Objects and Dtypes

An object is one N-dimensional tensor inside a message. A message can carry multiple objects. In v2, each object is fully described by a single struct:

A DataObjectDescriptor carrying tensor metadata, encoding pipeline, and integrity hash – all in one place
The actual binary payload within the object’s frame

There is no separate “payload descriptor” array. The descriptor travels with the data inside the same frame.

DataObjectDescriptor

#![allow(unused)]
fn main() {
DataObjectDescriptor {
    // ── Tensor metadata ──
    obj_type: "ntensor",           // always "ntensor" for now
    ndim: 2,                       // number of dimensions
    shape: vec![100, 200],         // size of each dimension
    strides: vec![200, 1],         // elements to skip per dimension step
    dtype: Dtype::Float32,         // element type

    // ── Encoding pipeline ──
    byte_order: ByteOrder::Big,    // big or little endian
    encoding: "simple_packing",    // or "none"
    filter: "shuffle",             // or "none"
    compression: "szip",           // or "none", "zstd", "lz4", etc.

    // ── Optional NaN / Inf bitmask companion ──
    masks: None,                   // or Some(MasksMetadata { .. })

    // ── Flexible parameters (encoding only) ──
    params: BTreeMap::from([       // BTreeMap<String, ciborium::Value>
        ("sp_reference_value".into(), ciborium::Value::Float(230.5)),
        ("sp_bits_per_value".into(), ciborium::Value::Integer(16.into())),
    ]),
}
}

In v3 the per-object integrity hash lives in an inline 8-byte slot in the frame footer, not on the descriptor. The slot is populated when the message’s HASHES_PRESENT preamble flag is set (the default).

The params map is flattened into the CBOR alongside the fixed fields, so the on-wire CBOR is a single flat map. This keeps things simple for decoders – no nested “encoding” or “tensor” sub-objects to navigate.

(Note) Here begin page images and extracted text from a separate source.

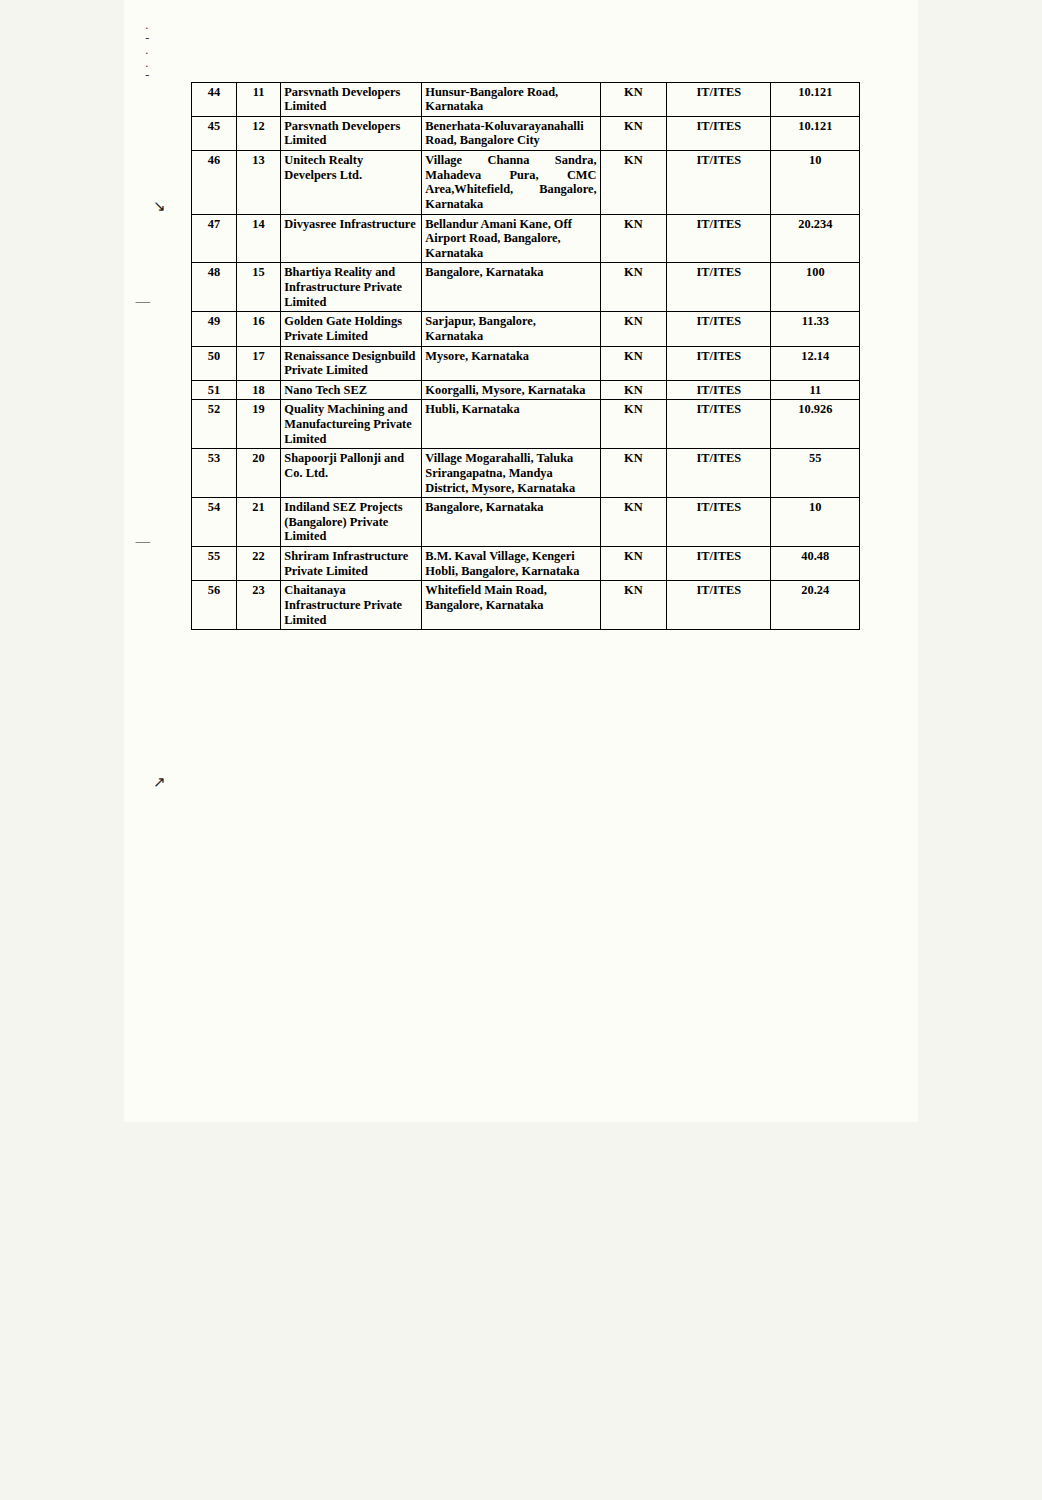.
-
.
.
-
↘
—
—
↗
| 44 | 11 | Parsvnath Developers Limited | Hunsur-Bangalore Road, Karnataka | KN | IT/ITES | 10.121 |
| 45 | 12 | Parsvnath Developers Limited | Benerhata-Koluvarayanahalli Road, Bangalore City | KN | IT/ITES | 10.121 |
| 46 | 13 | Unitech Realty Develpers Ltd. | Village Channa Sandra, Mahadeva Pura, CMC Area,Whitefield, Bangalore, Karnataka | KN | IT/ITES | 10 |
| 47 | 14 | Divyasree Infrastructure | Bellandur Amani Kane, Off Airport Road, Bangalore, Karnataka | KN | IT/ITES | 20.234 |
| 48 | 15 | Bhartiya Reality and Infrastructure Private Limited | Bangalore, Karnataka | KN | IT/ITES | 100 |
| 49 | 16 | Golden Gate Holdings Private Limited | Sarjapur, Bangalore, Karnataka | KN | IT/ITES | 11.33 |
| 50 | 17 | Renaissance Designbuild Private Limited | Mysore, Karnataka | KN | IT/ITES | 12.14 |
| 51 | 18 | Nano Tech SEZ | Koorgalli, Mysore, Karnataka | KN | IT/ITES | 11 |
| 52 | 19 | Quality Machining and Manufactureing Private Limited | Hubli, Karnataka | KN | IT/ITES | 10.926 |
| 53 | 20 | Shapoorji Pallonji and Co. Ltd. | Village Mogarahalli, Taluka Srirangapatna, Mandya District, Mysore, Karnataka | KN | IT/ITES | 55 |
| 54 | 21 | Indiland SEZ Projects (Bangalore) Private Limited | Bangalore, Karnataka | KN | IT/ITES | 10 |
| 55 | 22 | Shriram Infrastructure Private Limited | B.M. Kaval Village, Kengeri Hobli, Bangalore, Karnataka | KN | IT/ITES | 40.48 |
| 56 | 23 | Chaitanaya Infrastructure Private Limited | Whitefield Main Road, Bangalore, Karnataka | KN | IT/ITES | 20.24 |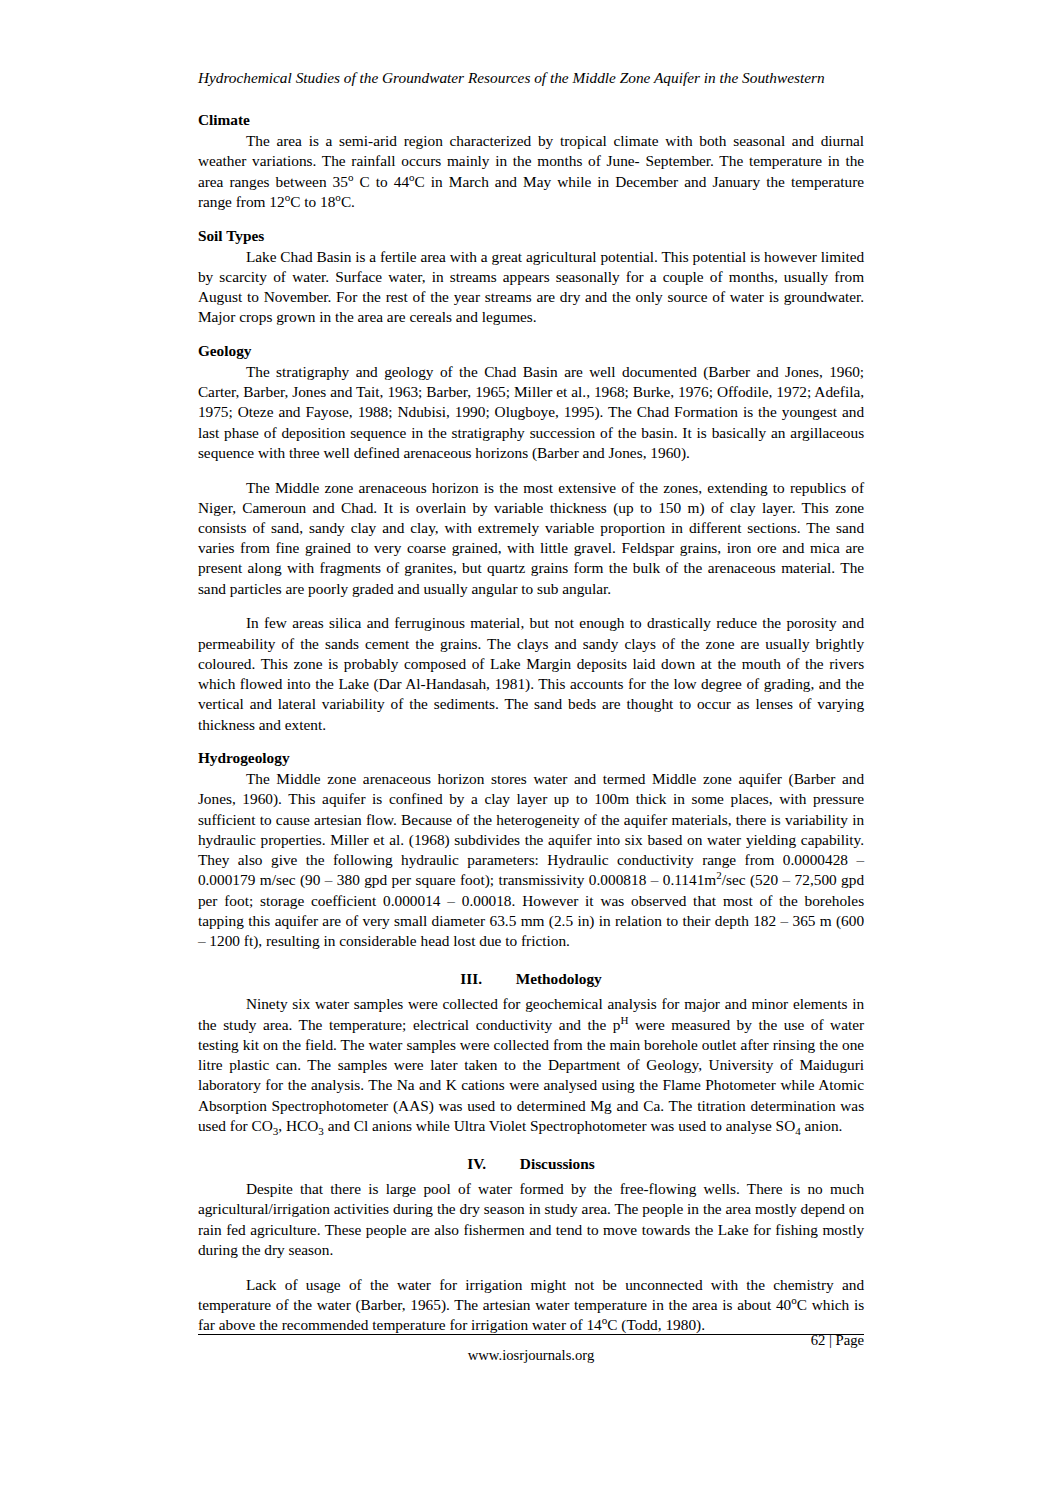Hydrochemical Studies of the Groundwater Resources of the Middle Zone Aquifer in the Southwestern
Climate
The area is a semi-arid region characterized by tropical climate with both seasonal and diurnal weather variations. The rainfall occurs mainly in the months of June- September. The temperature in the area ranges between 35o C to 44oC in March and May while in December and January the temperature range from 12oC to 18oC.
Soil Types
Lake Chad Basin is a fertile area with a great agricultural potential. This potential is however limited by scarcity of water. Surface water, in streams appears seasonally for a couple of months, usually from August to November. For the rest of the year streams are dry and the only source of water is groundwater. Major crops grown in the area are cereals and legumes.
Geology
The stratigraphy and geology of the Chad Basin are well documented (Barber and Jones, 1960; Carter, Barber, Jones and Tait, 1963; Barber, 1965; Miller et al., 1968; Burke, 1976; Offodile, 1972; Adefila, 1975; Oteze and Fayose, 1988; Ndubisi, 1990; Olugboye, 1995). The Chad Formation is the youngest and last phase of deposition sequence in the stratigraphy succession of the basin. It is basically an argillaceous sequence with three well defined arenaceous horizons (Barber and Jones, 1960).
The Middle zone arenaceous horizon is the most extensive of the zones, extending to republics of Niger, Cameroun and Chad. It is overlain by variable thickness (up to 150 m) of clay layer. This zone consists of sand, sandy clay and clay, with extremely variable proportion in different sections. The sand varies from fine grained to very coarse grained, with little gravel. Feldspar grains, iron ore and mica are present along with fragments of granites, but quartz grains form the bulk of the arenaceous material. The sand particles are poorly graded and usually angular to sub angular.
In few areas silica and ferruginous material, but not enough to drastically reduce the porosity and permeability of the sands cement the grains. The clays and sandy clays of the zone are usually brightly coloured. This zone is probably composed of Lake Margin deposits laid down at the mouth of the rivers which flowed into the Lake (Dar Al-Handasah, 1981). This accounts for the low degree of grading, and the vertical and lateral variability of the sediments. The sand beds are thought to occur as lenses of varying thickness and extent.
Hydrogeology
The Middle zone arenaceous horizon stores water and termed Middle zone aquifer (Barber and Jones, 1960). This aquifer is confined by a clay layer up to 100m thick in some places, with pressure sufficient to cause artesian flow. Because of the heterogeneity of the aquifer materials, there is variability in hydraulic properties. Miller et al. (1968) subdivides the aquifer into six based on water yielding capability. They also give the following hydraulic parameters: Hydraulic conductivity range from 0.0000428 – 0.000179 m/sec (90 – 380 gpd per square foot); transmissivity 0.000818 – 0.1141m2/sec (520 – 72,500 gpd per foot; storage coefficient 0.000014 – 0.00018. However it was observed that most of the boreholes tapping this aquifer are of very small diameter 63.5 mm (2.5 in) in relation to their depth 182 – 365 m (600 – 1200 ft), resulting in considerable head lost due to friction.
III. Methodology
Ninety six water samples were collected for geochemical analysis for major and minor elements in the study area. The temperature; electrical conductivity and the pH were measured by the use of water testing kit on the field. The water samples were collected from the main borehole outlet after rinsing the one litre plastic can. The samples were later taken to the Department of Geology, University of Maiduguri laboratory for the analysis. The Na and K cations were analysed using the Flame Photometer while Atomic Absorption Spectrophotometer (AAS) was used to determined Mg and Ca. The titration determination was used for CO3, HCO3 and Cl anions while Ultra Violet Spectrophotometer was used to analyse SO4 anion.
IV. Discussions
Despite that there is large pool of water formed by the free-flowing wells. There is no much agricultural/irrigation activities during the dry season in study area. The people in the area mostly depend on rain fed agriculture. These people are also fishermen and tend to move towards the Lake for fishing mostly during the dry season.
Lack of usage of the water for irrigation might not be unconnected with the chemistry and temperature of the water (Barber, 1965). The artesian water temperature in the area is about 40oC which is far above the recommended temperature for irrigation water of 14oC (Todd, 1980).
www.iosrjournals.org
62 | Page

Each data object has its own descriptor, so different objects in the same message can use different encodings, byte orders, and hash algorithms.

Strides

Strides tell you how to navigate the memory layout. For a C-contiguous (row-major) array of shape [100, 200]:

Advancing along axis 0 (rows) skips 200 elements
Advancing along axis 1 (columns) skips 1 element

So strides = [200, 1]. For a Fortran-contiguous (column-major) array the strides would be reversed: [1, 100].

To compute C-contiguous strides from shape:

#![allow(unused)]
fn main() {
fn compute_strides(shape: &[u64]) -> Vec<u64> {
    let mut strides = vec![1u64; shape.len()];
    for i in (0..shape.len() - 1).rev() {
        strides[i] = strides[i + 1] * shape[i + 1];
    }
    strides
}
// shape [100, 200] → strides [200, 1]
// shape [4, 5, 6]  → strides [30, 6, 1]
}

Supported Data Types

Name	Size	Description
`float16`	2 bytes	IEEE 754 half-precision float
`bfloat16`	2 bytes	Brain float (truncated float32)
`float32`	4 bytes	IEEE 754 single-precision float
`float64`	8 bytes	IEEE 754 double-precision float
`complex64`	8 bytes	Two float32 (real + imag)
`complex128`	16 bytes	Two float64 (real + imag)
`int8`	1 byte	Signed integer
`int16`	2 bytes	Signed integer
`int32`	4 bytes	Signed integer
`int64`	8 bytes	Signed integer
`uint8`	1 byte	Unsigned integer
`uint16`	2 bytes	Unsigned integer
`uint32`	4 bytes	Unsigned integer
`uint64`	8 bytes	Unsigned integer
`bitmask`	< 1 byte	Packed bits (sub-byte; size depends on element count)

Edge case: bitmask returns 0 from byte_width(). Callers that need the actual byte count must compute it from the element count: (num_elements + 7) / 8.

Multiple Objects in One Message

A message can carry several related tensors. Two concrete examples:

A wave-spectrum message with the spectrum itself as a 3-tensor and a land/sea mask as a 2-tensor.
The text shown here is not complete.